Task requirements » Copy down the text of every row line for line, without any change, and leave the pictures out.

-- Opening Marker --

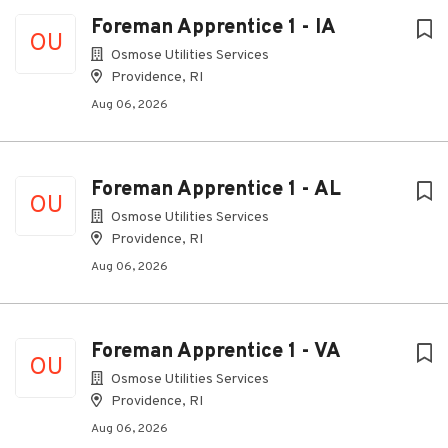
Foreman Apprentice 1 - IA
OU
Osmose Utilities Services
Providence, RI
Aug 06, 2026
Foreman Apprentice 1 - AL
OU
Osmose Utilities Services
Providence, RI
Aug 06, 2026
Foreman Apprentice 1 - VA
OU
Osmose Utilities Services
Providence, RI
Aug 06, 2026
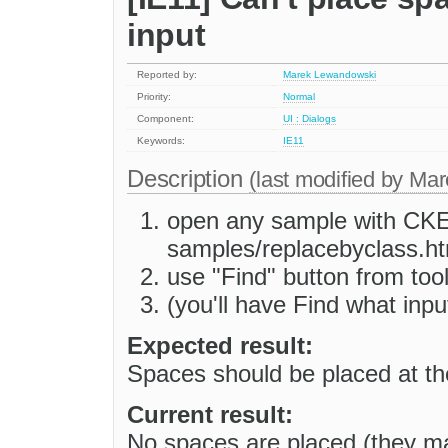
input
Reported by:
Marek Lewandowski
Priority:
Normal
Component:
UI : Dialogs
Keywords:
IE11
Description
(last modified by
Mar
open any sample with CKEdi
samples/replacebyclass.ht
use "Find" button from too
(you'll have Find what inp
Expected result:
Spaces should be placed at the
Current result:
No spaces are placed (they ma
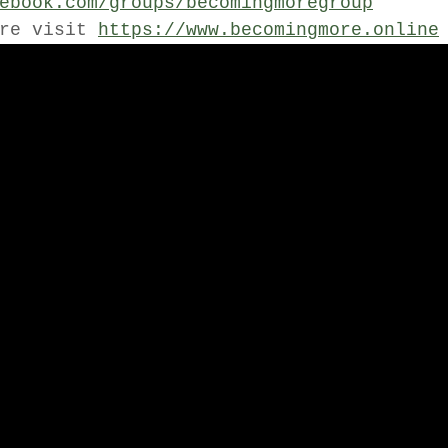
ebook.com/groups/becomingmoregroup
re visit 
https://www.becomingmore.online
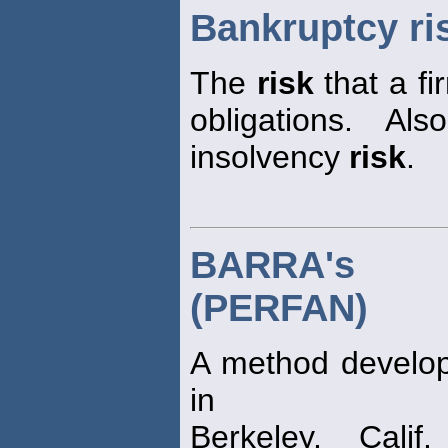
Bankruptcy ri
The
risk
that a fi
obligations. Al
insolvency
risk
.
BARRA's p
(PERFAN)
A method develop
in
Berkeley, Cali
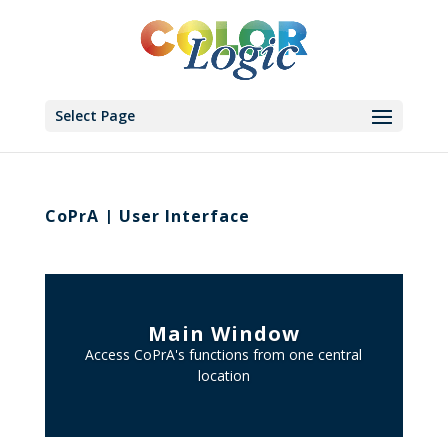
Select Page
CoPrA | User Interface
Main Window
Access CoPrA's functions from one central
location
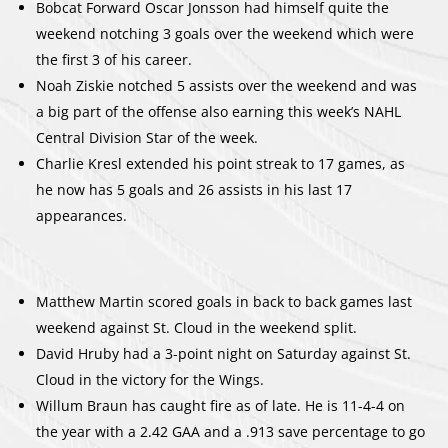
Bobcat Forward Oscar Jonsson had himself quite the
weekend notching 3 goals over the weekend which were
the first 3 of his career.
Noah Ziskie notched 5 assists over the weekend and was
a big part of the offense also earning this week’s NAHL
Central Division Star of the week.
Charlie Kresl extended his point streak to 17 games, as
he now has 5 goals and 26 assists in his last 17
appearances.
Matthew Martin scored goals in back to back games last
weekend against St. Cloud in the weekend split.
David Hruby had a 3-point night on Saturday against St.
Cloud in the victory for the Wings.
Willum Braun has caught fire as of late. He is 11-4-4 on
the year with a 2.42 GAA and a .913 save percentage to go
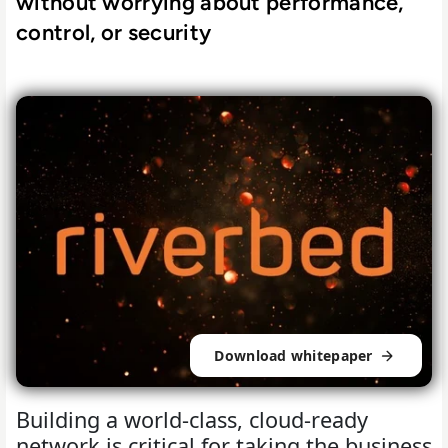
without worrying about performance,
control, or security
Download whitepaper
Building a world-class, cloud-ready
network is critical for taking the business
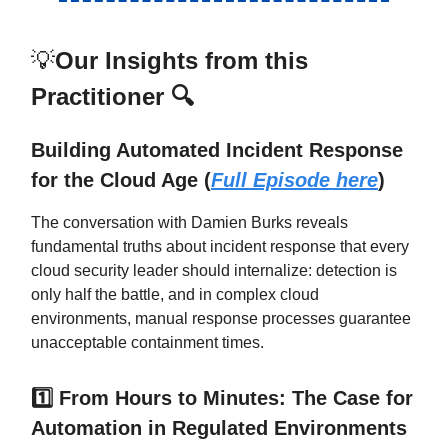
💡
Our Insights from this
Practitioner 🔍
Building Automated Incident Response
for the Cloud Age (
Full Episode here
)
The conversation with Damien Burks reveals
fundamental truths about incident response that every
cloud security leader should internalize: detection is
only half the battle, and in complex cloud
environments, manual response processes guarantee
unacceptable containment times.
1️⃣ From Hours to Minutes: The Case for
Automation in Regulated Environments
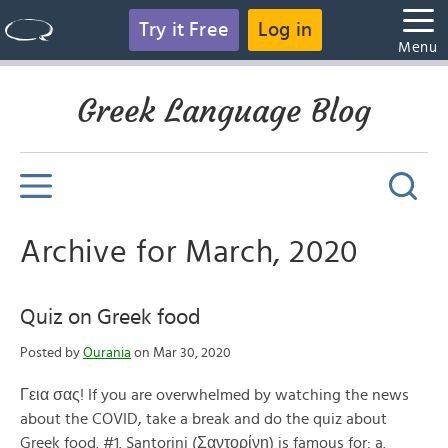
Try it Free
Log in
Menu
Greek Language Blog
Archive for March, 2020
Quiz on Greek food
Posted by
Ourania
on Mar 30, 2020
Γεια σας! If you are overwhelmed by watching the news
about the COVID, take a break and do the quiz about
Greek food. #1. Santorini (Σαντορίνη) is famous for: a.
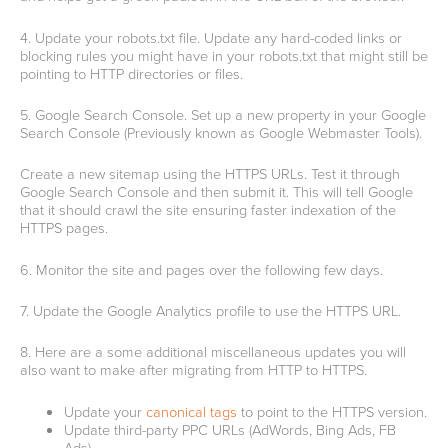
4. Update your robots.txt file. Update any hard-coded links or
blocking rules you might have in your robots.txt that might still be
pointing to HTTP directories or files.
5. Google Search Console. Set up a new property in your Google
Search Console (Previously known as Google Webmaster Tools).
Create a new sitemap using the HTTPS URLs. Test it through
Google Search Console and then submit it. This will tell Google
that it should crawl the site ensuring faster indexation of the
HTTPS pages.
6. Monitor the site and pages over the following few days.
7. Update the Google Analytics profile to use the HTTPS URL.
8. Here are a some additional miscellaneous updates you will
also want to make after migrating from HTTP to HTTPS.
Update your
canonical tags
to point to the HTTPS version.
Update third-party PPC URLs (AdWords, Bing Ads, FB
Ads).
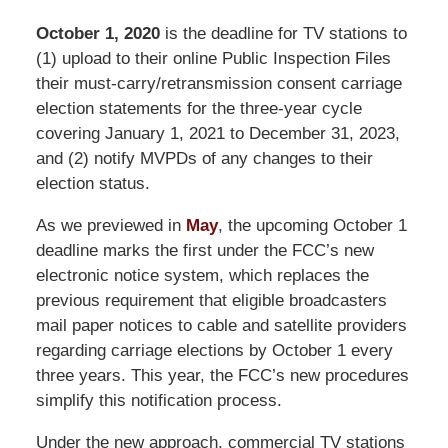
October 1, 2020
is the deadline for TV stations to
(1) upload to their online Public Inspection Files
their must-carry/retransmission consent carriage
election statements for the three-year cycle
covering January 1, 2021 to December 31, 2023,
and (2) notify MVPDs of any changes to their
election status.
As we previewed in
May
, the upcoming October 1
deadline marks the first under the FCC’s new
electronic notice system, which replaces the
previous requirement that eligible broadcasters
mail paper notices to cable and satellite providers
regarding carriage elections by October 1 every
three years. This year, the FCC’s new procedures
simplify this notification process.
Under the new approach, commercial TV stations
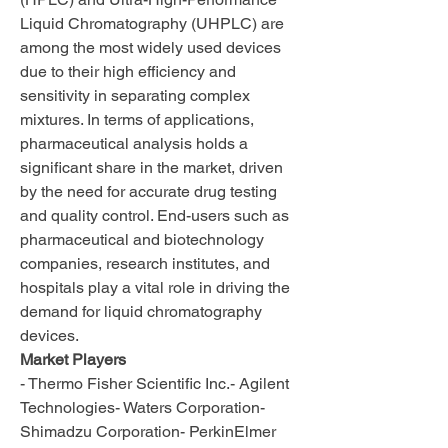
Liquid Chromatography (UHPLC) are 
among the most widely used devices 
due to their high efficiency and 
sensitivity in separating complex 
mixtures. In terms of applications, 
pharmaceutical analysis holds a 
significant share in the market, driven 
by the need for accurate drug testing 
and quality control. End-users such as 
pharmaceutical and biotechnology 
companies, research institutes, and 
hospitals play a vital role in driving the 
demand for liquid chromatography 
devices.
Market Players
- Thermo Fisher Scientific Inc.- Agilent 
Technologies- Waters Corporation- 
Shimadzu Corporation- PerkinElmer 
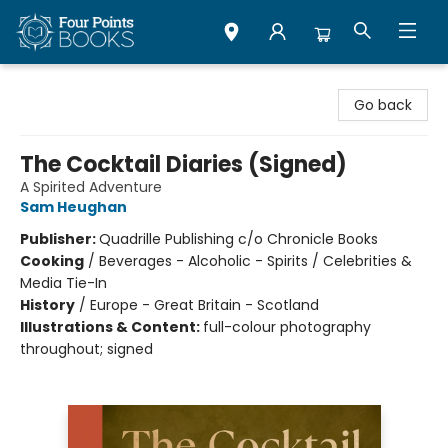
Four Points Books
Go back
The Cocktail Diaries (Signed)
A Spirited Adventure
Sam Heughan
Publisher:
Quadrille Publishing c/o Chronicle Books
Cooking
/
Beverages - Alcoholic - Spirits / Celebrities &
Media Tie-In
History
/
Europe - Great Britain - Scotland
Illustrations & Content:
full-colour photography
throughout; signed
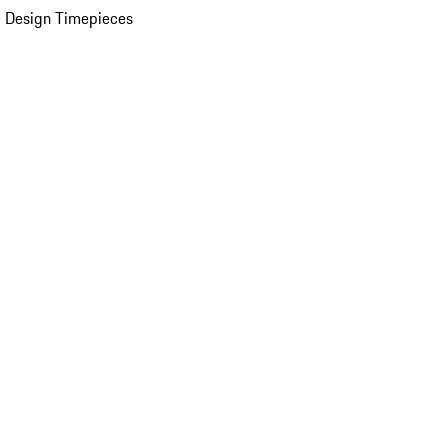
 Design Timepieces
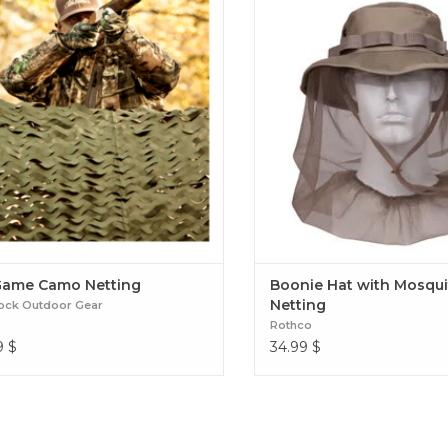
protection from the harmful s
the added mosquito netting wi
barrier between your face an
insects. Boonie Hat with Mosq
Game Camo Netting
Boonie Hat with Mosqui
Netting
ock Outdoor Gear
Rothco
9
$
34.99
$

-- Closing Marker --

Output of the task »
Foreman Apprentice 1 - IA
OU
Osmose Utilities Services
Providence, RI
Aug 06, 2026
Foreman Apprentice 1 - AL
OU
Osmose Utilities Services
Providence, RI
Aug 06, 2026
Foreman Apprentice 1 - VA
OU
Osmose Utilities Services
Providence, RI
Aug 06, 2026
input
Reported by:
Marek Lewandowski
Priority:
Normal
Component:
UI : Dialogs
Keywords:
IE11
Description
(last modified by
Mar
open any sample with CKEdi
samples/replacebyclass.ht
use "Find" button from too
(you'll have Find what inp
Expected result:
Spaces should be placed at the
Current result:
No spaces are placed (they ma
ebook.com/groups/becomingmoregroup
re visit 
https://www.becomingmore.online
Bankruptcy ri
The
risk
that a fi
obligations. Al
insolvency
risk
.
BARRA's p
(PERFAN)
A method develop
in
Berkeley, Cali
Select Page
CoPrA | User Interface
Main Window
Access CoPrA's functions from one central
location
Bobcat Forward Oscar Jonsson had himself quite the
weekend notching 3 goals over the weekend which were
the first 3 of his career.
Noah Ziskie notched 5 assists over the weekend and was
a big part of the offense also earning this week’s NAHL
Central Division Star of the week.
Charlie Kresl extended his point streak to 17 games, as
he now has 5 goals and 26 assists in his last 17
appearances.
Matthew Martin scored goals in back to back games last
weekend against St. Cloud in the weekend split.
David Hruby had a 3-point night on Saturday against St.
Cloud in the victory for the Wings.
Willum Braun has caught fire as of late. He is 11-4-4 on
the year with a 2.42 GAA and a .913 save percentage to go
without worrying about performance,
control, or security
Download whitepaper
Building a world-class, cloud-ready
network is critical for taking the business
💡
Our Insights from this
Practitioner 🔍
Building Automated Incident Response
for the Cloud Age (
Full Episode here
)
The conversation with Damien Burks reveals
fundamental truths about incident response that every
cloud security leader should internalize: detection is
only half the battle, and in complex cloud
environments, manual response processes guarantee
unacceptable containment times.
1️⃣ From Hours to Minutes: The Case for
Automation in Regulated Environments
Try it Free
Log in
Menu
Greek Language Blog
Archive for March, 2020
Quiz on Greek food
Posted by
Ourania
on Mar 30, 2020
Γεια σας! If you are overwhelmed by watching the news
about the COVID, take a break and do the quiz about
Greek food. #1. Santorini (Σαντορίνη) is famous for: a.
4. Update your robots.txt file. Update any hard-coded links or
blocking rules you might have in your robots.txt that might still be
pointing to HTTP directories or files.
5. Google Search Console. Set up a new property in your Google
Search Console (Previously known as Google Webmaster Tools).
Create a new sitemap using the HTTPS URLs. Test it through
Google Search Console and then submit it. This will tell Google
that it should crawl the site ensuring faster indexation of the
HTTPS pages.
6. Monitor the site and pages over the following few days.
7. Update the Google Analytics profile to use the HTTPS URL.
8. Here are a some additional miscellaneous updates you will
also want to make after migrating from HTTP to HTTPS.
Update your
canonical tags
to point to the HTTPS version.
Update third-party PPC URLs (AdWords, Bing Ads, FB
Ads).
October 1, 2020
is the deadline for TV stations to
(1) upload to their online Public Inspection Files
their must-carry/retransmission consent carriage
election statements for the three-year cycle
covering January 1, 2021 to December 31, 2023,
and (2) notify MVPDs of any changes to their
election status.
As we previewed in
May
, the upcoming October 1
deadline marks the first under the FCC’s new
electronic notice system, which replaces the
previous requirement that eligible broadcasters
mail paper notices to cable and satellite providers
regarding carriage elections by October 1 every
three years. This year, the FCC’s new procedures
simplify this notification process.
Under the new approach, commercial TV stations
Liquid Chromatography (UHPLC) are 
among the most widely used devices 
due to their high efficiency and 
sensitivity in separating complex 
mixtures. In terms of applications, 
pharmaceutical analysis holds a 
significant share in the market, driven 
by the need for accurate drug testing 
and quality control. End-users such as 
pharmaceutical and biotechnology 
companies, research institutes, and 
hospitals play a vital role in driving the 
demand for liquid chromatography 
devices.
Market Players
- Thermo Fisher Scientific Inc.- Agilent 
Technologies- Waters Corporation- 
Shimadzu Corporation- PerkinElmer 
Four Points Books
Go back
The Cocktail Diaries (Signed)
A Spirited Adventure
Sam Heughan
Publisher:
Quadrille Publishing c/o Chronicle Books
Cooking
/
Beverages - Alcoholic - Spirits / Celebrities &
Media Tie-In
History
/
Europe - Great Britain - Scotland
Illustrations & Content:
full-colour photography
throughout; signed
 Design Timepieces
protection from the harmful s
the added mosquito netting wi
barrier between your face an
insects. Boonie Hat with Mosq
Game Camo Netting
Boonie Hat with Mosqui
Netting
ock Outdoor Gear
Rothco
9
$
34.99
$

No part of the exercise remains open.